Every day, multiple times a day, I have to swipe a paper Metrocard to get on the New York City subway. Each time I swipe—and occasionally when I don’t nail the swipe and get the dreaded “please swipe again” error message—I curse everyone involved for not making the process more technologically advanced.
Apple is reportedly working on a way to let you pay for mass transit with your iPhone, sort of like Apple Pay for the subway. Of course, it’s not starting in New York—the city first has to adopt Near Field Communication technology in its transit payment terminals, which reportedly isn’t happening until 2018. According to Bloomberg, Apple may build a FeliCa chip into Japanese iPhones so users can simply wave their phones in front of a payment terminal to access public transit. The transaction speed is key here, because transit cards need to work almost instantaneously. Even Apple Pay’s relatively fast processing time is too slow for a quick-moving transit system like Japan’s, or New York’s. Sony’s FeliCa chip processes transactions in 0.1 seconds.
The chip is the standard for Japan’s existing tap-to-pay technology, and there are a wide variety of physical transit cards that already have the chip baked in. Apple wants the iPhone to represent those cards, which would be stored in the iOS Wallet app (just like your credit and debit cards are stored for Apple Pay). The biggest transit card providers in Japan are Suica and Pasmo, which offer pay-as-you-go options or monthly commuter passes.
It’s unclear if Apple is working to bring a similar feature to existing NFC-compatible transit systems in the U.S., like the Bay Area Rapid Transit’s Clipper card. In the U.K., iPhone users can use Apple Pay for pay-as-you-go trips on London’s transit system. An expansion to Japan would be a surefire signal that Apple is moving to replace not just your debit and credit cards, but all of your cards. I for one can’t wait for the day when my phone can replace my flimsy MetroCard, though it’s probably not gonna happen anytime soon.
Say goodbye to the Home button
Apple is working to have the feature ready for Japanese iPhones with the iPhone 7 launch this September, but it could be tabled for next year’s iPhone if agreements with the country’s payment networks aren’t finalized in time.

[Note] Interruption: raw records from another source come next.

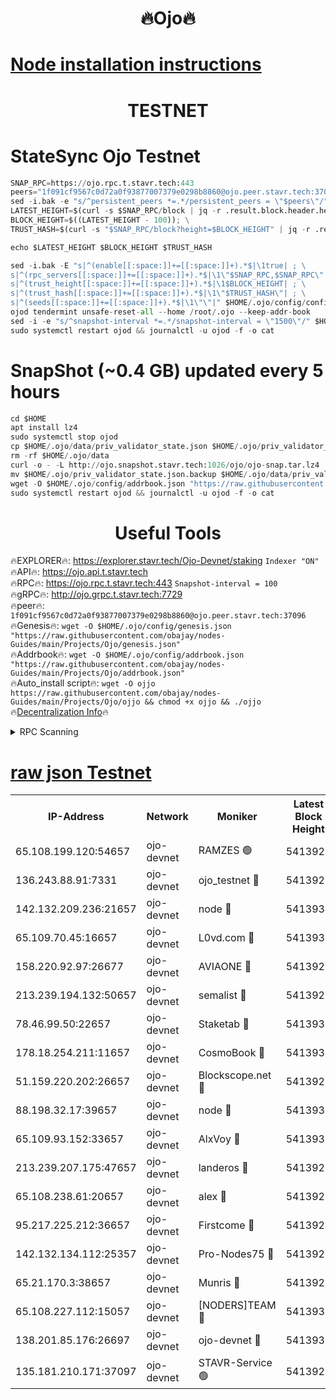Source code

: <h1 align="center"> 🔥Ojo🔥</h1>

[Node installation instructions](https://github.com/obajay/nodes-Guides/tree/main/Projects/Ojo)
=

<h1 align="center"> TESTNET</h1>

# StateSync Ojo Testnet
```python
SNAP_RPC=https://ojo.rpc.t.stavr.tech:443
peers="1f091cf9567c0d72a0f93877007379e0298b8860@ojo.peer.stavr.tech:37096"
sed -i.bak -e "s/^persistent_peers *=.*/persistent_peers = \"$peers\"/" $HOME/.ojo/config/config.toml
LATEST_HEIGHT=$(curl -s $SNAP_RPC/block | jq -r .result.block.header.height); \
BLOCK_HEIGHT=$((LATEST_HEIGHT - 100)); \
TRUST_HASH=$(curl -s "$SNAP_RPC/block?height=$BLOCK_HEIGHT" | jq -r .result.block_id.hash)

echo $LATEST_HEIGHT $BLOCK_HEIGHT $TRUST_HASH

sed -i.bak -E "s|^(enable[[:space:]]+=[[:space:]]+).*$|\1true| ; \
s|^(rpc_servers[[:space:]]+=[[:space:]]+).*$|\1\"$SNAP_RPC,$SNAP_RPC\"| ; \
s|^(trust_height[[:space:]]+=[[:space:]]+).*$|\1$BLOCK_HEIGHT| ; \
s|^(trust_hash[[:space:]]+=[[:space:]]+).*$|\1\"$TRUST_HASH\"| ; \
s|^(seeds[[:space:]]+=[[:space:]]+).*$|\1\"\"|" $HOME/.ojo/config/config.toml
ojod tendermint unsafe-reset-all --home /root/.ojo --keep-addr-book
sed -i -e "s/^snapshot-interval *=.*/snapshot-interval = \"1500\"/" $HOME/.ojo/config/app.toml
sudo systemctl restart ojod && journalctl -u ojod -f -o cat
```
# SnapShot (~0.4 GB) updated every 5 hours
```python
cd $HOME
apt install lz4
sudo systemctl stop ojod
cp $HOME/.ojo/data/priv_validator_state.json $HOME/.ojo/priv_validator_state.json.backup
rm -rf $HOME/.ojo/data
curl -o - -L http://ojo.snapshot.stavr.tech:1026/ojo/ojo-snap.tar.lz4 | lz4 -c -d - | tar -x -C $HOME/.ojo --strip-components 2
mv $HOME/.ojo/priv_validator_state.json.backup $HOME/.ojo/data/priv_validator_state.json
wget -O $HOME/.ojo/config/addrbook.json "https://raw.githubusercontent.com/obajay/nodes-Guides/main/Projects/Ojo/addrbook.json"
sudo systemctl restart ojod && journalctl -u ojod -f -o cat
```
 <h1 align="center"> Useful Tools</h1>

🔥EXPLORER🔥:        https://explorer.stavr.tech/Ojo-Devnet/staking        `Indexer "ON"` \
🔥API🔥:                     https://ojo.api.t.stavr.tech \
🔥RPC🔥:                    https://ojo.rpc.t.stavr.tech:443              `Snapshot-interval = 100` \
🔥gRPC🔥:                  http://ojo.grpc.t.stavr.tech:7729 \
🔥peer🔥:                   `1f091cf9567c0d72a0f93877007379e0298b8860@ojo.peer.stavr.tech:37096` \
🔥Genesis🔥:    ```wget -O $HOME/.ojo/config/genesis.json "https://raw.githubusercontent.com/obajay/nodes-Guides/main/Projects/Ojo/genesis.json"``` \
🔥Addrbook🔥:    ```wget -O $HOME/.ojo/config/addrbook.json "https://raw.githubusercontent.com/obajay/nodes-Guides/main/Projects/Ojo/addrbook.json"``` \
🔥Auto_install script🔥: ```wget -O ojjo https://raw.githubusercontent.com/obajay/nodes-Guides/main/Projects/Ojo/ojjo && chmod +x ojjo && ./ojjo``` \
🔥[Decentralization Info](https://github.com/obajay/StateSync-snapshots/tree/main/Projects/Ojo/Decentralization)🔥



<details>
<summary>RPC Scanning</summary>

<h2 align="center"> We scan nodes in real time every 4 hours. And we provide the final result of RPC endpoints.
We cannot influence the operation of these nodes in any way. </h2>


```python
If Voting Power is higher than 0 --> then the Node is a validator of the network and may be subject to attack and be a potential threat to the chain.
```
```python
We marked such validators with a red symbol
```

</details>

[raw json Testnet](https://rpc-check.ojot.stavr.tech/ojot/rpc-ojot-result.json)
=


<table><tr><th>IP-Address</th><th>Network</th><th>Moniker</th><th>Latest Block Height</th><th>Earliest Block Height</th><th>Catching Up</th><th>Tx Index</th><th>Voting Power</th><th>Scan Time</th></tr><tr><td>65.108.199.120:54657</td><td>ojo-devnet</td><td>RAMZES 🟢</td><td>5413926</td><td>306156</td><td>False</td><td>on</td><td>0</td><td>2024-02-13T05:59:56.847937057UTC</td></tr><tr><td>136.243.88.91:7331</td><td>ojo-devnet</td><td>ojo_testnet 🔴</td><td>5413927</td><td>308845</td><td>False</td><td>on</td><td>1000</td><td>2024-02-13T06:00:03.319006461UTC</td></tr><tr><td>142.132.209.236:21657</td><td>ojo-devnet</td><td>node 🔴</td><td>5413930</td><td>350001</td><td>False</td><td>on</td><td>1999</td><td>2024-02-13T06:00:16.913910300UTC</td></tr><tr><td>65.109.70.45:16657</td><td>ojo-devnet</td><td>L0vd.com 🔴</td><td>5413931</td><td>695918</td><td>False</td><td>off</td><td>998</td><td>2024-02-13T06:00:25.102799692UTC</td></tr><tr><td>158.220.92.97:26677</td><td>ojo-devnet</td><td>AVIAONE 🔴</td><td>5413929</td><td>2754001</td><td>False</td><td>on</td><td>19926</td><td>2024-02-13T06:00:11.866324460UTC</td></tr><tr><td>213.239.194.132:50657</td><td>ojo-devnet</td><td>semalist 🔴</td><td>5413926</td><td>3223522</td><td>False</td><td>on</td><td>21037</td><td>2024-02-13T05:59:57.132667257UTC</td></tr><tr><td>78.46.99.50:22657</td><td>ojo-devnet</td><td>Staketab 🔴</td><td>5413931</td><td>4254801</td><td>False</td><td>on</td><td>1276</td><td>2024-02-13T06:00:25.386998495UTC</td></tr><tr><td>178.18.254.211:11657</td><td>ojo-devnet</td><td>CosmoBook 🔴</td><td>5413930</td><td>4392001</td><td>False</td><td>off</td><td>1047</td><td>2024-02-13T06:00:19.372154737UTC</td></tr><tr><td>51.159.220.202:26657</td><td>ojo-devnet</td><td>Blockscope.net 🔴</td><td>5413926</td><td>4425001</td><td>False</td><td>on</td><td>1878</td><td>2024-02-13T05:59:56.115671785UTC</td></tr><tr><td>88.198.32.17:39657</td><td>ojo-devnet</td><td>node 🔴</td><td>5413930</td><td>4710001</td><td>False</td><td>on</td><td>95457</td><td>2024-02-13T06:00:19.715267292UTC</td></tr><tr><td>65.109.93.152:33657</td><td>ojo-devnet</td><td>AlxVoy 🔴</td><td>5413930</td><td>4943001</td><td>False</td><td>on</td><td>4491415</td><td>2024-02-13T06:00:16.661057125UTC</td></tr><tr><td>213.239.207.175:47657</td><td>ojo-devnet</td><td>landeros 🔴</td><td>5413929</td><td>4967924</td><td>False</td><td>off</td><td>11083</td><td>2024-02-13T06:00:12.170741649UTC</td></tr><tr><td>65.108.238.61:20657</td><td>ojo-devnet</td><td>alex 🔴</td><td>5413926</td><td>5131001</td><td>False</td><td>on</td><td>11359</td><td>2024-02-13T05:59:56.461567880UTC</td></tr><tr><td>95.217.225.212:36657</td><td>ojo-devnet</td><td>Firstcome 🔴</td><td>5413927</td><td>5251946</td><td>False</td><td>on</td><td>13566</td><td>2024-02-13T06:00:03.039628135UTC</td></tr><tr><td>142.132.134.112:25357</td><td>ojo-devnet</td><td>Pro-Nodes75 🔴</td><td>5413927</td><td>5313927</td><td>False</td><td>on</td><td>24651</td><td>2024-02-13T06:00:00.299412442UTC</td></tr><tr><td>65.21.170.3:38657</td><td>ojo-devnet</td><td>Munris 🔴</td><td>5413927</td><td>5313927</td><td>False</td><td>off</td><td>20123</td><td>2024-02-13T06:00:02.694859503UTC</td></tr><tr><td>65.108.227.112:15057</td><td>ojo-devnet</td><td>[NODERS]TEAM 🔴</td><td>5413931</td><td>5313931</td><td>False</td><td>off</td><td>9999</td><td>2024-02-13T06:00:24.401570342UTC</td></tr><tr><td>138.201.85.176:26697</td><td>ojo-devnet</td><td>ojo-devnet 🔴</td><td>5413931</td><td>5313931</td><td>False</td><td>on</td><td>1000024000</td><td>2024-02-13T06:00:24.729995370UTC</td></tr><tr><td>135.181.210.171:37097</td><td>ojo-devnet</td><td>STAVR-Service 🟢</td><td>5413925</td><td>5411701</td><td>False</td><td>on</td><td>0</td><td>2024-02-13T05:59:57.967630931UTC</td></tr></table>
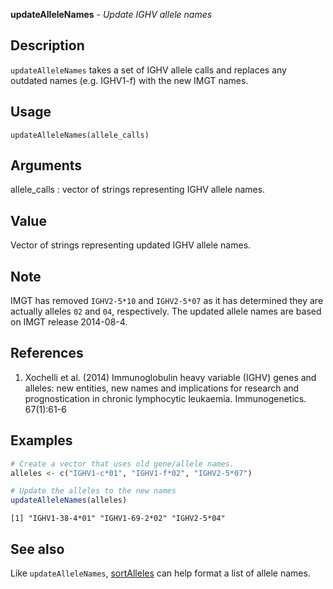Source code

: **updateAlleleNames** - *Update IGHV allele names*

Description
--------------------

`updateAlleleNames` takes a set of IGHV allele calls and replaces any
outdated names (e.g. IGHV1-f) with the new IMGT names.


Usage
--------------------
```
updateAlleleNames(allele_calls)
```

Arguments
-------------------

allele_calls
:   vector of strings representing IGHV allele names.




Value
-------------------

Vector of strings representing updated IGHV allele names.


Note
-------------------

IMGT has removed `IGHV2-5*10` and `IGHV2-5*07` as it has determined they
are actually alleles `02` and `04`, respectively. The updated allele
names are based on IMGT release 2014-08-4.


References
-------------------


1.  Xochelli et al. (2014) Immunoglobulin heavy variable (IGHV) genes
and alleles: new entities, new names and implications for research and
prognostication in chronic lymphocytic leukaemia. Immunogenetics. 67(1):61-6




Examples
-------------------

```R
# Create a vector that uses old gene/allele names.
alleles <- c("IGHV1-c*01", "IGHV1-f*02", "IGHV2-5*07")

# Update the alleles to the new names
updateAlleleNames(alleles)

```


```
[1] "IGHV1-38-4*01" "IGHV1-69-2*02" "IGHV2-5*04"   

```



See also
-------------------

Like `updateAlleleNames`, [sortAlleles](sortAlleles.md) can help
format a list of allele names.







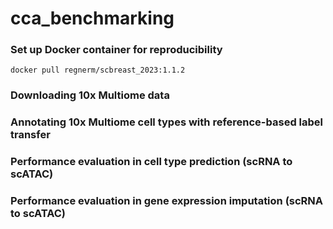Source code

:# cca_benchmarking

### Set up Docker container for reproducibility
`docker pull regnerm/scbreast_2023:1.1.2` 

### Downloading 10x Multiome data

### Annotating 10x Multiome cell types with reference-based label transfer

### Performance evaluation in cell type prediction (scRNA to scATAC)

### Performance evaluation in gene expression imputation (scRNA to scATAC)


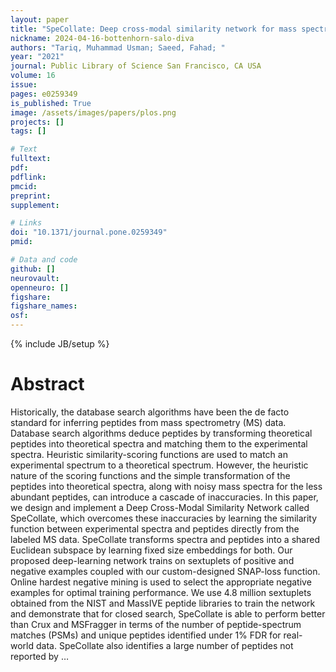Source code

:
 ```yaml
---
layout: paper
title: "SpeCollate: Deep cross-modal similarity network for mass spectrometry data based peptide deductions"
nickname: 2024-04-16-bottenhorn-salo-diva
authors: "Tariq, Muhammad Usman; Saeed, Fahad; "
year: "2021"
journal: Public Library of Science San Francisco, CA USA
volume: 16
issue:
pages: e0259349
is_published: True
image: /assets/images/papers/plos.png
projects: []
tags: []

# Text
fulltext:
pdf:
pdflink:
pmcid:
preprint: 
supplement:

# Links
doi: "10.1371/journal.pone.0259349"
pmid:

# Data and code
github: []
neurovault:
openneuro: []
figshare:
figshare_names:
osf:
---
```

{% include JB/setup %}

# Abstract

Historically, the database search algorithms have been the de facto standard for inferring peptides from mass spectrometry (MS) data. Database search algorithms deduce peptides by transforming theoretical peptides into theoretical spectra and matching them to the experimental spectra. Heuristic similarity-scoring functions are used to match an experimental spectrum to a theoretical spectrum. However, the heuristic nature of the scoring functions and the simple transformation of the peptides into theoretical spectra, along with noisy mass spectra for the less abundant peptides, can introduce a cascade of inaccuracies. In this paper, we design and implement a Deep Cross-Modal Similarity Network called SpeCollate, which overcomes these inaccuracies by learning the similarity function between experimental spectra and peptides directly from the labeled MS data. SpeCollate transforms spectra and peptides into a shared Euclidean subspace by learning fixed size embeddings for both. Our proposed deep-learning network trains on sextuplets of positive and negative examples coupled with our custom-designed SNAP-loss function. Online hardest negative mining is used to select the appropriate negative examples for optimal training performance. We use 4.8 million sextuplets obtained from the NIST and MassIVE peptide libraries to train the network and demonstrate that for closed search, SpeCollate is able to perform better than Crux and MSFragger in terms of the number of peptide-spectrum matches (PSMs) and unique peptides identified under 1% FDR for real-world data. SpeCollate also identifies a large number of peptides not reported by …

The 2017 iPhone, which is rumored to be a major design departure for Apple, may also ditch the Home button altogether to make the phone’s display larger and its bezels thinner, Bloomberg noted in the same report.
Apple is reportedly working on a way to integrate the Touch ID sensor—which enables the iPhone’s contactless payments—into the display itself so the Home button would no longer have a purpose.